• Dev
  • An extension that handles fulltext search

Hello everyone 👋 ,

Something is brewing in the "working from home" offices of the Blomstra team. An upcoming client is having a bitter experience with the native Flarum MySQL search functionality. Having tens of millions of posts means that enabling the search bar on their community causes heavy spikes on their extremely heavy virtual machine. Their intent to become a client as soon as possible made me consider the impact on our managed hosting platform and their perception of our service. It was important to me to prevent any disappointment! Especially when they state "In Luceos I Trust", I kid you not 🥰

For months I had this idea in my mind how I would solve search for enterprise communities would I have the time to dive into it. No reason for delay anymore it seems! So I sat down for hours on end on Thursday; I saw the sun go up, take it's journey along the sky, dip into the far reaches of the horizon. Just after midnight I had a first version running, a surprising success! Search that relies on a database meant for fulltext searches. A drop-in replacement for the native search even.

This first concept was built on top of Meili search, a funky little search database. Quite easy to install anywhere, to seed and to search with. A test with only 50k documents (discussions) stored into Meili took a search 4759ms (almost 5 seconds) to run using its native administration panel. That wasn't acceptable.

A quick talk in the team later we settled on managed elastic search, because we want to service our customers with something reliable, performant scalable and proven. A work day later the extension was refactored to seed posts into a very small managed elastic instance. Although only tests on a larger database makes sense it currently:

  • responds between 200ms and 400ms (50k posts)
  • understands tag permissions
  • understands byobu permissions
  • allows searching for full sentences and complex combinations
  • allows searching posts and discussion titles
  • does not yet understand gambits
  • supports Flarum native sorting rules

So why post about this? Well, I'm excited and I'm even more excited to announce that this extension will be 100% open source and free to use in the near future! Just see it as a gift from team Blomstra to the Flarum ecosystem. We're hoping to see this extension adopted by larger communities and willingness to collaborate on making it even better.

Only after having started work on this elastic integration did I discover the Sonic extension. Although a very interesting extension to have, I think for the largest of our clients would need a managed service to rely on to deliver consistency and quality.

Roadmap

Before a beta release

  • improve relevancy values
  • test the implementation on a multi million posts community
  • consider user search (do we need that?)

Before a stable release

  • add extenders
  • get a review from the core team

FAQ

So when can you get your hands on this?
I first want to test this extension on the acceptance environment for our future client. Testing against a community with a huge amount of posts can validate that this indeed is the right solution for us, but also for communities feeling those growth pains.

Do I need this?
Not everyone needs this. Only once you notice searches take longer than 500ms on your community it's time to consider this extension, but only after you looked at your hosting capacity first. Usually only larger communities (going over a million posts) have an immediate need to delegate search away from their MySQL database (cluster) and webserver node(s).

    Awesome! Does this just improve performance? Or does it improve overall search as well?

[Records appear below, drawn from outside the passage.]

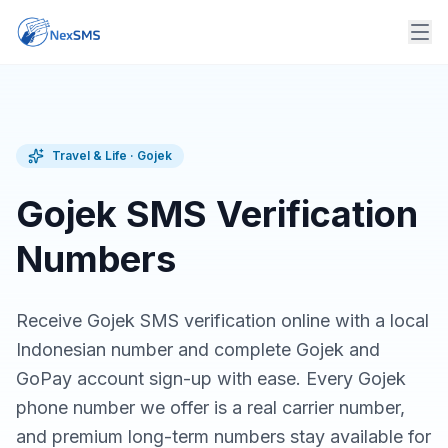
Travel & Life
·
Gojek
Gojek SMS Verification
Numbers
Receive Gojek SMS verification online with a local
Indonesian number and complete Gojek and
GoPay account sign-up with ease. Every Gojek
phone number we offer is a real carrier number,
and premium long-term numbers stay available for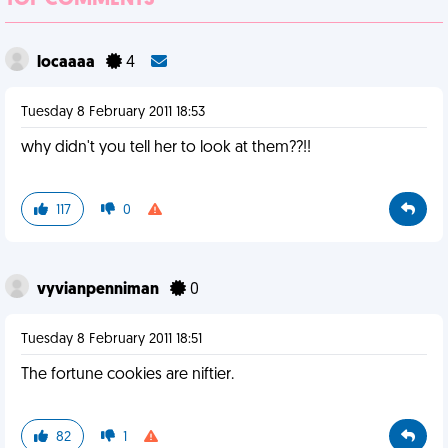
TOP COMMENTS
locaaaa
4
Tuesday 8 February 2011 18:53
why didn't you tell her to look at them??!!
117
0
vyvianpenniman
0
Tuesday 8 February 2011 18:51
The fortune cookies are niftier.
82
1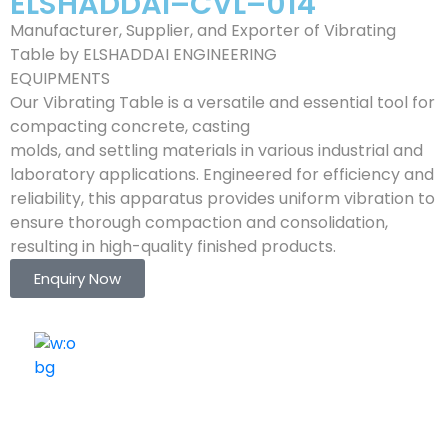
ELSHADDAI–CVL–014
Manufacturer, Supplier, and Exporter of Vibrating
Table by ELSHADDAI ENGINEERING
EQUIPMENTS
Our Vibrating Table is a versatile and essential tool for
compacting concrete, casting
molds, and settling materials in various industrial and
laboratory applications. Engineered for efficiency and
reliability, this apparatus provides uniform vibration to
ensure thorough compaction and consolidation,
resulting in high-quality finished products.
Enquiry Now
ELSHADDAI ENGINEERING EQUIPMENTS
Welcome to
Elshaddai Engineering Equipments!
With over 25 years of expertise, we provide high-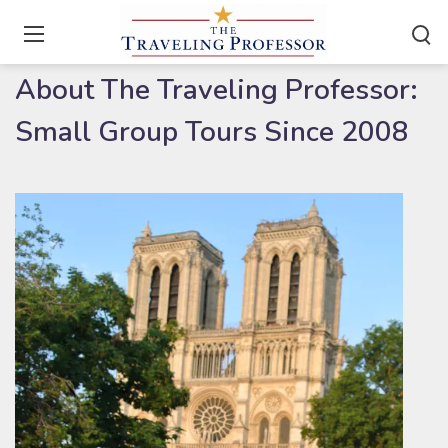
Home
/
About
About The Traveling Professor:
Small Group Tours Since 2008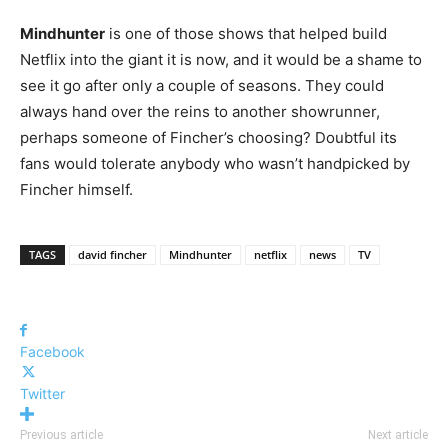
Mindhunter
is one of those shows that helped build
Netflix into the giant it is now, and it would be a shame to
see it go after only a couple of seasons. They could
always hand over the reins to another showrunner,
perhaps someone of Fincher’s choosing? Doubtful its
fans would tolerate anybody who wasn’t handpicked by
Fincher himself.
TAGS
david fincher
Mindhunter
netflix
news
TV
Facebook
Twitter
Previous article
Next article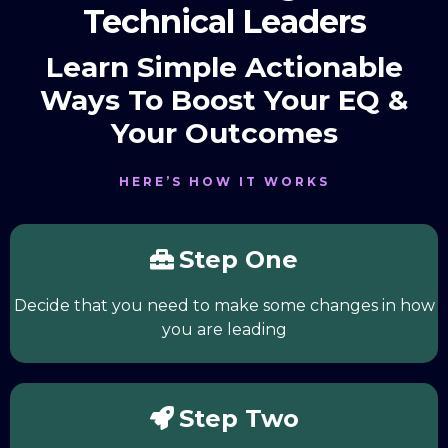
Technical Leaders
Learn Simple Actionable
Ways To Boost Your EQ &
Your Outcomes
HERE’S HOW IT WORKS
Step One
Decide that you need to make some changes in how
you are leading
Step Two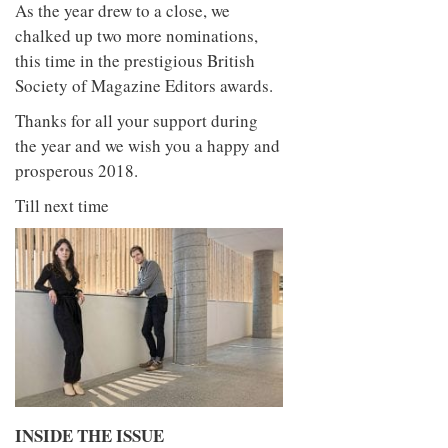
As the year drew to a close, we
chalked up two more nominations,
this time in the prestigious British
Society of Magazine Editors awards.
Thanks for all your support during
the year and we wish you a happy and
prosperous 2018.
Till next time
INSIDE THE ISSUE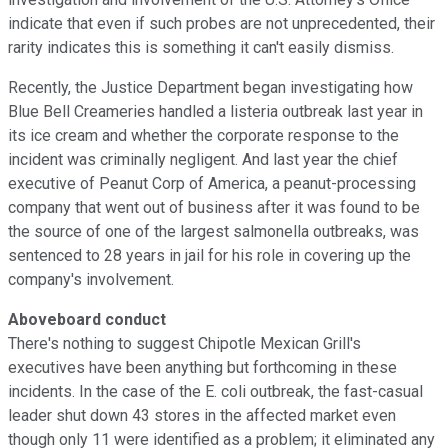
indicate that even if such probes are not unprecedented, their
rarity indicates this is something it can't easily dismiss.
Recently, the Justice Department began investigating how
Blue Bell Creameries handled a listeria outbreak last year in
its ice cream and whether the corporate response to the
incident was criminally negligent. And last year the chief
executive of Peanut Corp of America, a peanut-processing
company that went out of business after it was found to be
the source of one of the largest salmonella outbreaks, was
sentenced to 28 years in jail for his role in covering up the
company's involvement.
Aboveboard conduct
There's nothing to suggest Chipotle Mexican Grill's
executives have been anything but forthcoming in these
incidents. In the case of the E. coli outbreak, the fast-casual
leader shut down 43 stores in the affected market even
though only 11 were identified as a problem; it eliminated any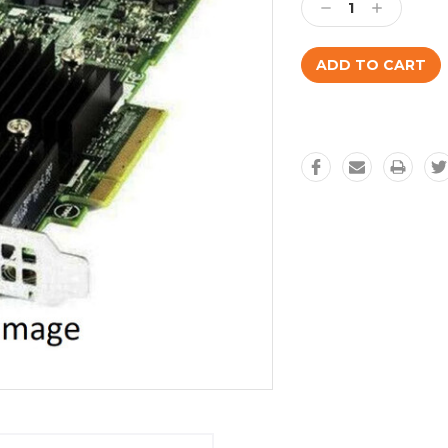
Decrease
Increase
Quantity:
Quantity: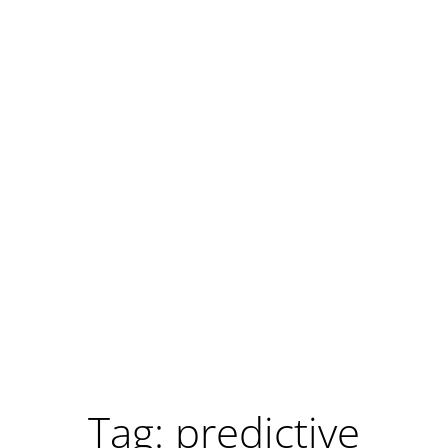
Tag: predictive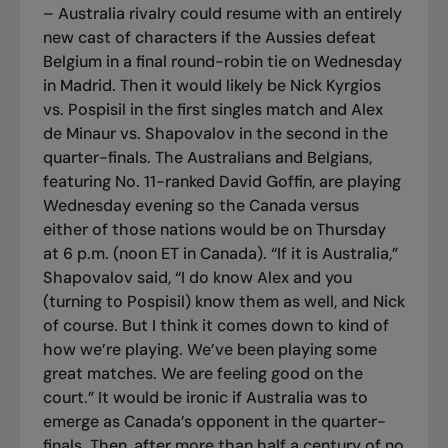
– Australia rivalry could resume with an entirely
new cast of characters if the Aussies defeat
Belgium in a final round-robin tie on Wednesday
in Madrid. Then it would likely be Nick Kyrgios
vs. Pospisil in the first singles match and Alex
de Minaur vs. Shapovalov in the second in the
quarter-finals. The Australians and Belgians,
featuring No. 11-ranked David Goffin, are playing
Wednesday evening so the Canada versus
either of those nations would be on Thursday
at 6 p.m. (noon ET in Canada). “If it is Australia,”
Shapovalov said, “I do know Alex and you
(turning to Pospisil) know them as well, and Nick
of course. But I think it comes down to kind of
how we’re playing. We’ve been playing some
great matches. We are feeling good on the
court.” It would be ironic if Australia was to
emerge as Canada’s opponent in the quarter-
finals. Then, after more than half a century of no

      MikeJones Should improve both because offloading search will reduce the load on the database which should, to some extent, result in better performance as far as the database is concerned.

      But on a large community, it should improve search speed monumentally.

        meezaan I guess I should clarify, I am not looking at speed but relevancy. I find Flarum search doesn't always help me find what I am looking for in my flarum.

          MikeJones yeah elastic has language processors for it's analyzers, it's part of the roadmap;

          luceos improve relevancy values

          What about the meili idea, completely scratched or it can be introduced as an extension for smaller communities that don't actually need full elastic but still want a better search than the one that is currently available in flarum? Sonic kinda seems to solve this usecase but it is more complex to run (it doesn't seems to work in MUSL environments for example).

            wonderbeel What about the meili idea, completely scratched or it can be introduced as an extension for smaller communities that don't actually need full elastic but still want a better search than the one that is currently available in flarum?

            Yeah Meili sounded like a good solution, but it just doesn't really scale well.
            I stripped the code for that reason, sorry. If I have the time I might consider open sourcing it, but not under Blomstra.

            Interesting, I was waiting for this although I hoped it had support for a more lightweight solution like MeiliSearch/Sonic/typesense indeed 😂

            I should be available for testing if necessary, my forum has a bit more than 500k posts and it's very active. But I need to check the cost of running Elasticsearch...

            @luceos when you say managed Elastic, you mean the cloud offering that I can see here? https://www.elastic.co/pricing/

            Thanks.

              010101 I honestly saw that one too late and I haven't tested it. Elastic is widely available and is known to scale well...

              matteocontrini once it's available you can give it a spin at all times. It will be open source.

              010101 Probably it will scale like meili, so it is good for small/medium forums (the biggest gain will probably be better misstype handling compared to a trigram based search in the database) but for really huge communities it will be better to use elastic.

              9 days later

              I have just tagged 0.0.6 and made the extension open source. Once I feel comfortable to be used more widely I will create a discussion in Extensions. For now, feel free to give it a spin:

                luceos This extension requires PHP8. Will it be compatible with PHP7.4? flarum/akismet does not work on PHP8 so forums that use Akismet cannot use this extension.


                I see that ElasticSearch does not support my language (polish) by default and requires a plugin. It would be nice to be able to set Analyzer language by typing instead of being limited to choosing from a limited list.

                  rafaucau This extension requires PHP8. Will it be compatible with PHP7.4?

                  Nope sorry. In 25 days active support for 7.4 will be dropped, after that it will only receive security updates. And yes we can add a way to add support for more analyzers, I think I'll just make the list extensible from the backend then. I dislike the free choice option as this would cause too much support on the extension if people fill in something that Elastic doesn't understand.


                  TODO:

                  • discussion titles are not taken into account
                  • offer a button in the admin area to kick off the indexing of your forum (queue is recommended for larger communities)

                    luceos Nope sorry. In 25 days active support for 7.4 will be dropped, after that it will only receive security updates.

                    You know that 60-70% of Flarum installations is on PHP 7?

                      rob006 Given the extension is primarily designed to run in the Blomstra environment where they have full control over PHP versions and what not I don't find it surprising at all.

                      Truth be told they could just keep it closed source and available to their customers only, instead they've open sourced it so anyone can use it (assuming the right PHP versions and what not) so I'd say that's already pretty generous.